Text block
********

Pfizer Stops Developing Coley Cancer Drug
Pfizer found that a drug designed to harness the immune system to fight cancer was not effective in treating non-small-cell lung cancer. It is stopping further studies of the medicine.
The news is a setback for Pfizer as it aims to build a large arsenal of anti-cancer medicines to help it grow earnings before big sellers like Lipitor, the top-selling medicine in the world, lose patent protection in coming years. It is potentially a disaster for Pfizer's partner, Coley Pharmaceutical of Wellesley, Mass., which invented the medicine.
Coley's technology takes aim at toll-like receptors (TLRs), detectors on immune system cells that pick up invaders and bad actors in the body. Coley's drug was supposed to cause immune system cells to attack cancer cells by turning on TLRs.
Pfizer licensed the medicine, then known as Promune, in 2005 for $50 million; future payments to Coley could have totaled $455 million. But recently an independent committee monitoring Pfizer's two big studies of the drug, know known as PF-3512676, took a scheduled look at the data. Although the drug wasn't doing harm, there was little chance it would show a benefit, so that trial was stopped. Pfizer is also stopping two midstage studies of the same medicine, also in lung cancer.

********

Problems to work on
1) Print the part of the Pfizer article from "Coley's technology takes" to "in lung cancer.".
2) According to the Pfizer article, how much did Pfizer pay in 2005 to license the medicine?
3) Pick up the Pfizer article after its last sentence and keep writing.

Records excerpted from a collection
********

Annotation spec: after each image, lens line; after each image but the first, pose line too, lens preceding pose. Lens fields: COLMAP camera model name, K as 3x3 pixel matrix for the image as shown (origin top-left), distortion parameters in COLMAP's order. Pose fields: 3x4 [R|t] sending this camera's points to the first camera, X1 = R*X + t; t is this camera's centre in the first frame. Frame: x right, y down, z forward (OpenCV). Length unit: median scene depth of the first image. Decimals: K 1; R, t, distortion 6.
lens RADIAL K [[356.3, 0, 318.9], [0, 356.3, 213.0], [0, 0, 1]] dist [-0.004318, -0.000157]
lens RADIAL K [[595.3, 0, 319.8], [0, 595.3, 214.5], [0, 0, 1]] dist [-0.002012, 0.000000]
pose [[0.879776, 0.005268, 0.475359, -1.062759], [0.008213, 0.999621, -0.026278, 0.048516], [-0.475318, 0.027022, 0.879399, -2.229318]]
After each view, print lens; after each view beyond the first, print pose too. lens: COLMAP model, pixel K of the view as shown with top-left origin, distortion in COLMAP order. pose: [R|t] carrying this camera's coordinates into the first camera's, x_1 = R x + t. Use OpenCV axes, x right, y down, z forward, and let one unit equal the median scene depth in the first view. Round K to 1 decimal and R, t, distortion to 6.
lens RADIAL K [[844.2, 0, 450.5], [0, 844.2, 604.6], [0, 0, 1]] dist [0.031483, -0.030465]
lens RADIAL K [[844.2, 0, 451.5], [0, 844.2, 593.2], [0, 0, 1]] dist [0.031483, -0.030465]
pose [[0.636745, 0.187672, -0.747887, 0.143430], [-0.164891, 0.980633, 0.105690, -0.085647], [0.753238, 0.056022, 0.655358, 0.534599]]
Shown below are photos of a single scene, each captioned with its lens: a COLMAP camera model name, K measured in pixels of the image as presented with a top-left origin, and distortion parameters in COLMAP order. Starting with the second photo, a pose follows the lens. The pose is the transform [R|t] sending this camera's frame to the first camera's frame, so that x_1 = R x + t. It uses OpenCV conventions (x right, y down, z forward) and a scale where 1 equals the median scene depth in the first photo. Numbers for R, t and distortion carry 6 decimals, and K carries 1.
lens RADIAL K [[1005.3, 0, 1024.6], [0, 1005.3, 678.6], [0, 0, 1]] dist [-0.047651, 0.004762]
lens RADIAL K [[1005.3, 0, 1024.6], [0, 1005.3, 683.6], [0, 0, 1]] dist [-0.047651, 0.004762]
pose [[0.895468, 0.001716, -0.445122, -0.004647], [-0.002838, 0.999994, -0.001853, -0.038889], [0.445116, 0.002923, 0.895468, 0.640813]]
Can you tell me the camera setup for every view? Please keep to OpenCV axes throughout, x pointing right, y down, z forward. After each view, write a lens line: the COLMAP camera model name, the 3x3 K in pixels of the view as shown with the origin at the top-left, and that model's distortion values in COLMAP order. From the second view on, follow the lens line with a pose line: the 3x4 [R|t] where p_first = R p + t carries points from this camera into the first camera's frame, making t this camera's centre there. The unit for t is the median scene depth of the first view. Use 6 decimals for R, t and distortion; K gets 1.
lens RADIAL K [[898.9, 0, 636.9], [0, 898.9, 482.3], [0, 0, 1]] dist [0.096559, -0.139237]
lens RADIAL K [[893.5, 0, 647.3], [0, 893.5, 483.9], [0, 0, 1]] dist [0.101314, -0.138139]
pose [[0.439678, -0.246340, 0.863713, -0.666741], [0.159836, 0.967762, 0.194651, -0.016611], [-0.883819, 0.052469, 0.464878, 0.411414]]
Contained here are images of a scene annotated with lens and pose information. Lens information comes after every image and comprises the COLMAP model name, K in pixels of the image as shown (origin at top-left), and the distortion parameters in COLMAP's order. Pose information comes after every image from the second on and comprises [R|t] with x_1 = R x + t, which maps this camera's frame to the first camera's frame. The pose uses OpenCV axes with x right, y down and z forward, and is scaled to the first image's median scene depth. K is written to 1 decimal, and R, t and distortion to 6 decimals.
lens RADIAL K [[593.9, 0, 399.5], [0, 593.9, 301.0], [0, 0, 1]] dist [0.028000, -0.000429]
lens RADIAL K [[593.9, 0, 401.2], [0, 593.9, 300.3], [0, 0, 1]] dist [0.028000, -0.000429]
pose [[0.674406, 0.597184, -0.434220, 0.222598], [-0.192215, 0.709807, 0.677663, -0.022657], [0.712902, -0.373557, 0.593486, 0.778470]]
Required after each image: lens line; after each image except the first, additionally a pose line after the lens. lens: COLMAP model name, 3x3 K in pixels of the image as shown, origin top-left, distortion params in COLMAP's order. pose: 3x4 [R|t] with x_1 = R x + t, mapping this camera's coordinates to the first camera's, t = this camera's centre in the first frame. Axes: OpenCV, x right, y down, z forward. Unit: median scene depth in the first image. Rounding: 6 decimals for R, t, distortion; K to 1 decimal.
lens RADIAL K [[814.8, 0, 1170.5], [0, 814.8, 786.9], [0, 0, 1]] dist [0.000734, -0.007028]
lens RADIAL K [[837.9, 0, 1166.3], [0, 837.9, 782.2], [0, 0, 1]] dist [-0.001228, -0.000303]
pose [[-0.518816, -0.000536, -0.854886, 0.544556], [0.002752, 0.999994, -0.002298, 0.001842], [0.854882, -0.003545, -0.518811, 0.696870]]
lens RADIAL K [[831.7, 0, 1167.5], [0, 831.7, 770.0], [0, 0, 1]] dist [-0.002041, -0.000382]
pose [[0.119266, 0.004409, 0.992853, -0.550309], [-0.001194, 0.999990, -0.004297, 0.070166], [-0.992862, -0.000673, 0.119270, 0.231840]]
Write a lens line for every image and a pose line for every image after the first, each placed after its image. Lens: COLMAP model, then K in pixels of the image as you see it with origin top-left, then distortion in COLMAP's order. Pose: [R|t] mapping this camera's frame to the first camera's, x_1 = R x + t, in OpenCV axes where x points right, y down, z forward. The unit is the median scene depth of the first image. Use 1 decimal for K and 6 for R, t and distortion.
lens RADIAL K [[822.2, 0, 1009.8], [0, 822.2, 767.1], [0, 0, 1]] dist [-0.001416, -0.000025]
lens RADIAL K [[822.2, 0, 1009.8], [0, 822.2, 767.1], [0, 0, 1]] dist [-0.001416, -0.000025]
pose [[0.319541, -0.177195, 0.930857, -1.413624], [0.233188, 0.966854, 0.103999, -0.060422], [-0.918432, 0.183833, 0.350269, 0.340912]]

********

Activity answers
1)
Coley's technology takes aim at toll-like receptors (TLRs), detectors on immune system cells that pick up invaders and bad actors in the body. Coley's drug was supposed to cause immune system cells to attack cancer cells by turning on TLRs.
Pfizer licensed the medicine, then known as Promune, in 2005 for $50 million; future payments to Coley could have totaled $455 million. But recently an independent committee monitoring Pfizer's two big studies of the drug, know known as PF-3512676, took a scheduled look at the data. Although the drug wasn't doing harm, there was little chance it would show a benefit, so that trial was stopped. Pfizer is also stopping two midstage studies of the same medicine, also in lung cancer.

2) $50 million

3)
The apparent failure illustrates the problems for drug firms like Pfizer as they spend millions to license drugs developed by other companies. Sometimes data from studies conducted by small biotechs don't answer all the questions of the company making the bet. It also illustrates how even as some "targeted" approaches to cancer therapy show promise, researchers are still facing dead ends.
Pfizer is still conducting tests of the drug in breast cancer, colorectal cancer, skin cancer and in lung cancer in combination with Genentech's Tarceva, according to Ray Kerins, a Pfizer spokesman. Brian McCarthy of Merriman Curhan Ford, an analyst who covers the stock, said in an interview that Coley shares may recover as investors realize there is still some potential for the drug. "The question that remains for investors is what does remain," McCarthy says. "We will be waiting for that to be defined."
Coley did not return requests for comment, but the company is holding a conference call Wednesday afternoon. Its stock dropped more than 60% to $3.50.